2023年2月27日、日本時間で行われたマックスマーラの2025年秋冬コレクションのショーは、言葉では表現しきれない魅力を放ちました。今回のコレクションは、エミリー・ブロンテとシャーロット・ブロンテの作品からインスピレーションを受け、彼女たちが描いたヒロイン像が具現化されていました。
コレクションのテーマは「Untamed Heroine」で、理性と感情の間で葛藤する女性たちの姿を描きます。シャーロット・ブロンテの『ジェーン・エア』に登場するヒロインは、自己制御を保ちながらも、内なる情熱が抑えきれなくなる瞬間を持っています。このようなヒロインは、道徳的に受け入れられない選択をすることで、心の自由を追求する姿を想起させます。
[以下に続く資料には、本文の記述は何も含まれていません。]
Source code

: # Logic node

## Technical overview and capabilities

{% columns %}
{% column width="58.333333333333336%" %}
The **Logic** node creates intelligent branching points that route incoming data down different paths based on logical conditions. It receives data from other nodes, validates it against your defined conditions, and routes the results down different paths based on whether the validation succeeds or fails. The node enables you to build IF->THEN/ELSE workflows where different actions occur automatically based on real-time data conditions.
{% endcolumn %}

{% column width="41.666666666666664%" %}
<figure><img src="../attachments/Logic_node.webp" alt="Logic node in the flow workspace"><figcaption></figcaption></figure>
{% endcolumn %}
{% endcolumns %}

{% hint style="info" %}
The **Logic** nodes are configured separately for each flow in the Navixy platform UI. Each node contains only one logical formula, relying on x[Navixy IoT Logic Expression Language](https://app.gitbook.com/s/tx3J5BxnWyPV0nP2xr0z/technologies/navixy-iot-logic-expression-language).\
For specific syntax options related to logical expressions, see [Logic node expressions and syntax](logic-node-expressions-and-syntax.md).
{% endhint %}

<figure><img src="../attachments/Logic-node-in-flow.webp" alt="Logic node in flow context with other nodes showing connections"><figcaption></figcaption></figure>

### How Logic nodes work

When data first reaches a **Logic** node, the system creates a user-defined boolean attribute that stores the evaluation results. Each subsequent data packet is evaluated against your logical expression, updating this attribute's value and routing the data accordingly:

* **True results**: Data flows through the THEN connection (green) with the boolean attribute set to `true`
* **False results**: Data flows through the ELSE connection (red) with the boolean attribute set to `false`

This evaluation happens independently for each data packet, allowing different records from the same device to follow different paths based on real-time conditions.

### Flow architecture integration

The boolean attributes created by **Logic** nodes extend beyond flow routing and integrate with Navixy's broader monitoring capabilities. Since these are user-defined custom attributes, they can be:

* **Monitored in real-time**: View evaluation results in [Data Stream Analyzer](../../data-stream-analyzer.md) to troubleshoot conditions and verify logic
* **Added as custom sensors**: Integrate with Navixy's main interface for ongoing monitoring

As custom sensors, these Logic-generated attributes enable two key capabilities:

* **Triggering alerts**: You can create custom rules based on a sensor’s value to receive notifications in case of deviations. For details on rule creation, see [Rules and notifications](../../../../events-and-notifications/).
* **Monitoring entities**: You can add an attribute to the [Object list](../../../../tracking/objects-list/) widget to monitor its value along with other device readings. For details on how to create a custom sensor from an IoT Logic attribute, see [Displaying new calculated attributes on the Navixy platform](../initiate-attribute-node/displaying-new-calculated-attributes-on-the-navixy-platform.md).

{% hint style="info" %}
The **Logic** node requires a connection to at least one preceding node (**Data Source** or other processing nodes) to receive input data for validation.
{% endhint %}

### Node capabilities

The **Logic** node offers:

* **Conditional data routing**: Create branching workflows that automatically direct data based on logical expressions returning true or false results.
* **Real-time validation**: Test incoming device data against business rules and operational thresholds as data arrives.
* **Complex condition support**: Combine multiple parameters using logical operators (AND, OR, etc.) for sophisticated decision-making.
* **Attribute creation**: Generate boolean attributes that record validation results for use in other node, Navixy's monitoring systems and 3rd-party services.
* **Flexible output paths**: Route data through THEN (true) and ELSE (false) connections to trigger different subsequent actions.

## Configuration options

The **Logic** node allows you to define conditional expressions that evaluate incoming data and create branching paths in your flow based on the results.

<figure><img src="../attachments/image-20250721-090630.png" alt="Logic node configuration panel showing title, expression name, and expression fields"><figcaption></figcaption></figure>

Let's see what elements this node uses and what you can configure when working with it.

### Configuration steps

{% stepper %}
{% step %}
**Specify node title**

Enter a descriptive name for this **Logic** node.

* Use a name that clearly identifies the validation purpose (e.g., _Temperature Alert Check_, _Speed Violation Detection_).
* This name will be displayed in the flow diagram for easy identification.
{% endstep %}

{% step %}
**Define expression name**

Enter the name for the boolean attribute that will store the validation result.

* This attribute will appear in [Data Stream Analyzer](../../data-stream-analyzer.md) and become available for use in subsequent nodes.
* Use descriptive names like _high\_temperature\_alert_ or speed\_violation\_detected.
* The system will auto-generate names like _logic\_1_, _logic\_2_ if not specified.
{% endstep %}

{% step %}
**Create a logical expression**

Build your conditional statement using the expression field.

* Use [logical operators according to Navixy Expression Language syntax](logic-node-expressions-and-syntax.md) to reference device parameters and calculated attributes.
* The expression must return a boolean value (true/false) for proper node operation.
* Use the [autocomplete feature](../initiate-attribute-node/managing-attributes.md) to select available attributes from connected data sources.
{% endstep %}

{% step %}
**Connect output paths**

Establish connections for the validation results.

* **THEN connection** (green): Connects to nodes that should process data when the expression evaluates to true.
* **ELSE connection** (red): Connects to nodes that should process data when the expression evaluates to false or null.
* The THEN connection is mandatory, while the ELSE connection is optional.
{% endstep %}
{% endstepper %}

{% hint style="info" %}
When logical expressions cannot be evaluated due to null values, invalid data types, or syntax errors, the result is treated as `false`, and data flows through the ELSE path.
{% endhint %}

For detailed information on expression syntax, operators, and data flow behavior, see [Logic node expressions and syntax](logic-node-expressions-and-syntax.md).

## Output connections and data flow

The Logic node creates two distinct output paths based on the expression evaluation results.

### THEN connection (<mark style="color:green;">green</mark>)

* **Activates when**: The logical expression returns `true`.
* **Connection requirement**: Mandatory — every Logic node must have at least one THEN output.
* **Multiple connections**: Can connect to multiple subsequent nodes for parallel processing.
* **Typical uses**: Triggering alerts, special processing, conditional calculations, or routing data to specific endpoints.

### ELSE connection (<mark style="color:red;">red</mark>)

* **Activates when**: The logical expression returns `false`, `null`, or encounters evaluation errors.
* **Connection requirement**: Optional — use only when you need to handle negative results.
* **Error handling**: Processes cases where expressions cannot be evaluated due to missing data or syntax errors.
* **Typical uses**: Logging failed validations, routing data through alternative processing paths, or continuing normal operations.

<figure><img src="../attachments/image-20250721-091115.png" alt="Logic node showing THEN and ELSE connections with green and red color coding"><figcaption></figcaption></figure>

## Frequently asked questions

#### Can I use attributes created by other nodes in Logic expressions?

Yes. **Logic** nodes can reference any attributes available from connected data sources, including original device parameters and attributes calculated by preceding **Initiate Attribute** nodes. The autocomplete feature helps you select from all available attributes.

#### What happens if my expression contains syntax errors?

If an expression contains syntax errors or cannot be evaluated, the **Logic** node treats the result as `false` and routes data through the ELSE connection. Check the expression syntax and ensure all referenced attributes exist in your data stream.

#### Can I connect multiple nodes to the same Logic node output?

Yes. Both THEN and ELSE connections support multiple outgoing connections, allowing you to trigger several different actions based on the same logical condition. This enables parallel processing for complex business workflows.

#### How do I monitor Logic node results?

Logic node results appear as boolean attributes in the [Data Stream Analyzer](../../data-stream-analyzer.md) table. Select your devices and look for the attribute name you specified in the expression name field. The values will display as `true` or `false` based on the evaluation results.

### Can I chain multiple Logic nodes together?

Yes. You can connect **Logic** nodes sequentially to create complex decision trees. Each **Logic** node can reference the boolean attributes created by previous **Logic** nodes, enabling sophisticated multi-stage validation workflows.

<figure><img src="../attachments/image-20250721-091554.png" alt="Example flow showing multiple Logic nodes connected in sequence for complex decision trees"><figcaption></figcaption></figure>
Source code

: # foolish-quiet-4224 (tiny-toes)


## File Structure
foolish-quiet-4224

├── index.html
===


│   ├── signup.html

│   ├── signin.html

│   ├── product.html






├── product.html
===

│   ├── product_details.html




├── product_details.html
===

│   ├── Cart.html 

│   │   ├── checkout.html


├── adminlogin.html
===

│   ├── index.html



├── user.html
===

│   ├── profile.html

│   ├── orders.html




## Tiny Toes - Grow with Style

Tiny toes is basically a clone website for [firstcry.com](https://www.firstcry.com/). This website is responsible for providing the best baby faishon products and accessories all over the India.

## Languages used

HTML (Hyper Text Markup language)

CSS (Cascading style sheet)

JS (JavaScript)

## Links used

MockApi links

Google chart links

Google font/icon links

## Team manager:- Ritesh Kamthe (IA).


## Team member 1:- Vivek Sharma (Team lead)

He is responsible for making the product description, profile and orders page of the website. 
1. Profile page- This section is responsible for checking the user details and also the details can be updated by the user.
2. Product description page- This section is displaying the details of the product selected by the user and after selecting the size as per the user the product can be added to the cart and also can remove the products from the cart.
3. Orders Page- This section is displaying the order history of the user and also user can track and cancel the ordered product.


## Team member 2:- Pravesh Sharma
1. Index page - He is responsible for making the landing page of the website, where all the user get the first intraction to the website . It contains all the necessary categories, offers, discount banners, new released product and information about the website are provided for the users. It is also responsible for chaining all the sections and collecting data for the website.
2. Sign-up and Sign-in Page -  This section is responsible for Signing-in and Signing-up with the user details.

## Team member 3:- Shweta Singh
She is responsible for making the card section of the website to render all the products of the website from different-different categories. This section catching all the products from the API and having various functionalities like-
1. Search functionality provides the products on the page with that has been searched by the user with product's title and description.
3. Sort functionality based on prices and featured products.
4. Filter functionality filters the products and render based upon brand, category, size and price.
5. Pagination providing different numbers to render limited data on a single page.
マックスマーラでは、伝統的なスタイルにネオゴシックな要素を取り入れ、現代的かつ自然のインスピレーションを受けたファッションを展開しています。例えば、ウエストで引き締められたレディングコートは、裾が広がるデザインとなっており、取り外し可能なキルティングライニングが施されています。このコートは、伝統と革新を融合させた新たなスタイルの象徴です。
また、パンツやスカートもそれぞれ工夫が施されており、ショート丈のジャケットとのバランスも取れています。特に、ウエストバンドがワイドで、膝に向かって柔らかくプリーツが施されたパンツは、動きやすさとエレガンスを兼ね備えています。
夜の装いについても注目が集まります。ドラマティックな黒いベルベットのガウンや、ボーン入りのボディスが登場し、ヒロインの新たな一面を描き出すことに成功しています。このような衣装は、彼女たちが経験する感情の深みを一層引き立てます。
さらに、色彩も特別な意味を持っています。カシャと呼ばれる独自の色名は、ブロンテ姉妹の故郷であるヨークシャーの風景を思い起こさせ、ダブルフェイスのウールやカシミアなどの高級素材が用いられています。柔らかな風合いを持つツイードや光沢感のある生地は、ヒロインの生活を優雅に彩ります。
ブロンテ姉妹の作品は、今なお多くの人々に影響を与え続けており、映像化されることも少なくありません。彼女たちが描く人間の感情は、時代や場所を超えて共感を呼び起こします。今回のマックスマーラのコレクションは、冷静で理性的に生きてきた女性が心の声に耳を傾け、新たな挑戦へと踏み出す姿を映し出しており、多くの観客の心に訴えかけるものとなりました。